## Рабочее задание 1
Дословно выпишите из отрывка о семье матери фрагмент между словами «Впрочем, если и» и «полиция попросту выдворяла.», включая их самих.
## Рабочее задание 2
Напишите продолжение отрывка о семье матери, начав сразу после его последнего предложения.

## Предоставленный отрывок
◆ ◆ ◆ ◆

Так росла моя мать в семье, где еврейские традиции затухали, уступая место русским и украинским. При большой своей способности к языкам (из нас, сыновей, эту способность унаследовал, к сожалению, один Костя) она одинаково свободно говорила по-еврейски, по-украински, по-русски, а так как окончила гимназию и бывала с родителями за границей, то — и, кажется, весьма порядочно — также по-французски и по-немецки.
Впрочем, если и забывались черты еврейского быта, то вполне почувствовать себя русским это семейство не могло. Время от времени оно получало весьма существенные напоминания о своем еврействе извне.
Общеизвестно, что до революции евреи могли жить не везде, а только там, где царское правительство предоставляло им милостиво «право жительства»[2]. Еврея, живущего без этого права, полиция попросту выдворяла.
Не поэтому ли бабушка Анна Григорьевна так боялась городовых?
Однажды она рассказала мне грустно-смешную историю, как приехала погостить к маме в Москву и, выйдя погулять с Костей, купила ему его любимые маленькие булочки — «жулики». И тут случился грех: бабушка увидела городового, от замешательства споткнулась, упала, да так, что «жулики» рассыпались на тротуар. Женщина она была бодрая, сразу поднялась. Но каков же был ее страх, чтобы не сказать — ужас, когда городовой решительно направился к ней!
— Я просто окоченела, — рассказывала бабушка, — и не могу ни шагу ступить, ни Костю за руку взять. А городовой нагнулся, собрал «жулики» обратно в пакет, подает мне, да еще под козырек сделал. «Не ушиблись ли, барыня?» — спрашивает. Уж то-то мы потом с Надей смеялись!
В самом деле, могли знать городовой, что прилично одетая «барыня» — в Москве без права жительства? И вообще, что никакая она не барыня, а жидовка?
Много позднее в нашей коммунальной квартире соседки напоминали маме: надо бы бабушке отдельно постного приготовить — великий пост на дворе. Такая у Анны Григорьевны была чисто русская внешность.

◆ ◆ ◆ ◆

[Сохранённые записи данных]

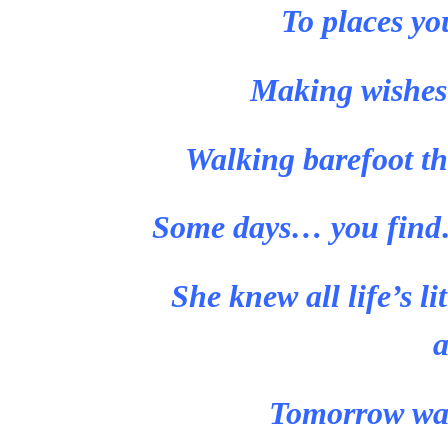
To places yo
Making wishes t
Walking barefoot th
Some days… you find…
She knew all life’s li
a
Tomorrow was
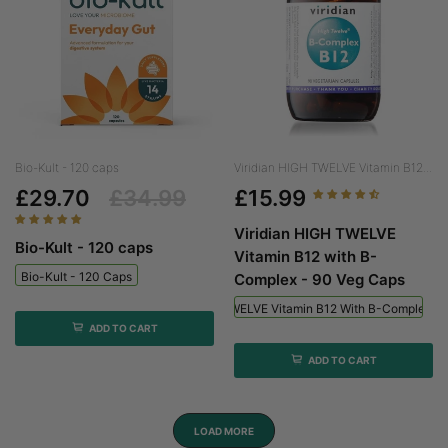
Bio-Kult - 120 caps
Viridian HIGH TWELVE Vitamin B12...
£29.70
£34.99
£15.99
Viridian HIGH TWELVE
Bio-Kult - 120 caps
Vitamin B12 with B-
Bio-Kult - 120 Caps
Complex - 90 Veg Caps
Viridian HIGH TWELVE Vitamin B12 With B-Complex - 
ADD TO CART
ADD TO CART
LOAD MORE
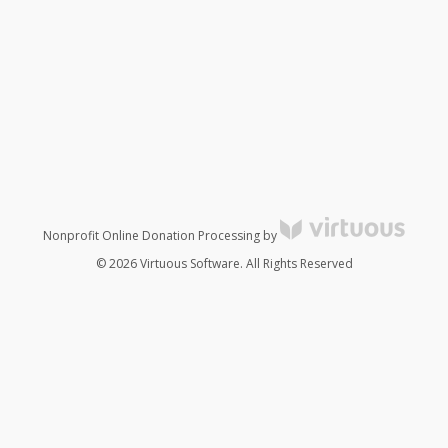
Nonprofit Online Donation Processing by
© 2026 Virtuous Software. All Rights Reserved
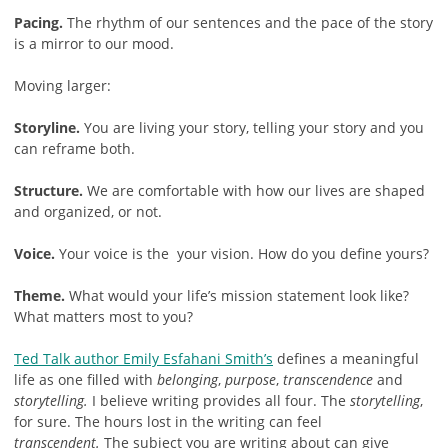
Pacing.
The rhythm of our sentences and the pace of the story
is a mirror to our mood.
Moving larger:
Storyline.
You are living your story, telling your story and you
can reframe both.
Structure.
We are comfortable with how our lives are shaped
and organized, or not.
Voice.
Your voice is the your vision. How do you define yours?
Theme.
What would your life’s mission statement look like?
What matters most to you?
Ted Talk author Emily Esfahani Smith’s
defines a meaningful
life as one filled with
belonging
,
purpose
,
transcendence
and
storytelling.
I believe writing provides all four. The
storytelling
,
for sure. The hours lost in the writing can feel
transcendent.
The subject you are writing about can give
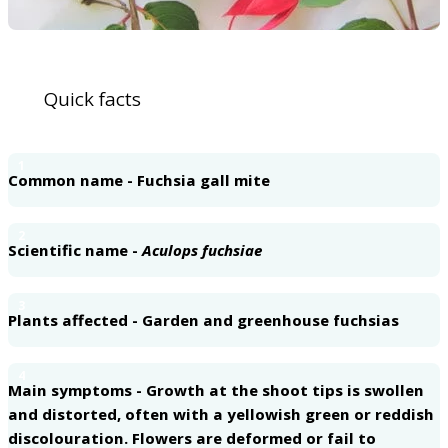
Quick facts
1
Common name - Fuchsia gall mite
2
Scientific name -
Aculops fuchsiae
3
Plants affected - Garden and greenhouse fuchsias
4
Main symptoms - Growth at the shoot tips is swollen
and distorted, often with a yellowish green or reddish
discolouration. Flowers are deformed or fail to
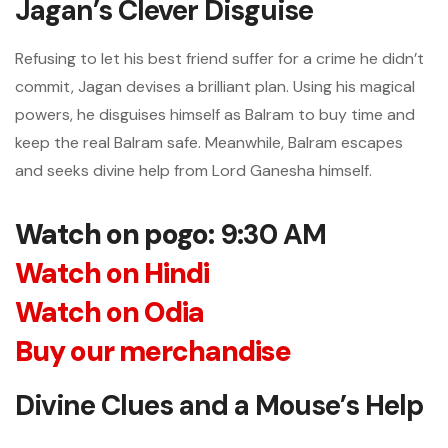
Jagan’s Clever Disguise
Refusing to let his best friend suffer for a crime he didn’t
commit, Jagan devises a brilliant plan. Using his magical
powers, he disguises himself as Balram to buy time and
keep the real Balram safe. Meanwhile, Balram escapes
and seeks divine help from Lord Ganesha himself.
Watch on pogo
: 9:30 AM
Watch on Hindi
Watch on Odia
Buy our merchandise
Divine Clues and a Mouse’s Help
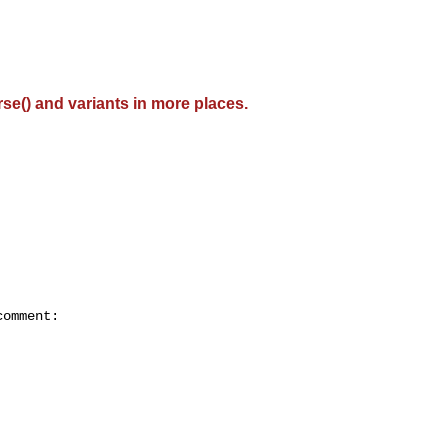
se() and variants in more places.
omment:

◆ ◆ ◆ ◆

## Результат задания 1
Впрочем, если и забывались черты еврейского быта, то вполне почувствовать себя русским это семейство не могло. Время от времени оно получало весьма существенные напоминания о своем еврействе извне.
Общеизвестно, что до революции евреи могли жить не везде, а только там, где царское правительство предоставляло им милостиво «право жительства»[2]. Еврея, живущего без этого права, полиция попросту выдворяла.

## Результат задания 2
Не по той же ли причине и дедушка Александр Евсеевич, который, разумеется, городовых не боялся, на старости лет стал председателем Челябинского отделения Общества землеустройства евреев-трудящихся — ОЗЕТ?[3] Может быть, ему особенно горько было вспоминать о прошлом бесправии?
И вот, последние свои дни бабушка провела снова в смертельном страхе. Я, кажется, уже говорил, что она интересовалась политикой и всегда слушала радио. Можно понять, что во время войны она наслушалась о зверствах фашистов, об их издевательствах над евреями. Война кончалась, когда бабушке было уже девяносто. И вскоре после Нюрнбергского процесса у нее начались галлюцинации. То ей слышалось, что маленький правнук Гриша сказал ей: «Жидовка». Они уже научили его этому! То, что по радио сообщили о выселении всех евреев из Москвы. То казалось, что на улице бушуют разнузданные черносотенцы.
— Что-то Надя долго не возвращается, — тревожилась бабушка. — Уж не убили ли они ее на улице?
Или мы заставали бабушку за спешной укладкой самых необходимых вещей.
— Как же. Ведь нас всех выселяют!
Это было всего за несколько лет до пресловутого «дела врачей», до которого бабушка (хочется сказать — «к своему счастью») не дожила.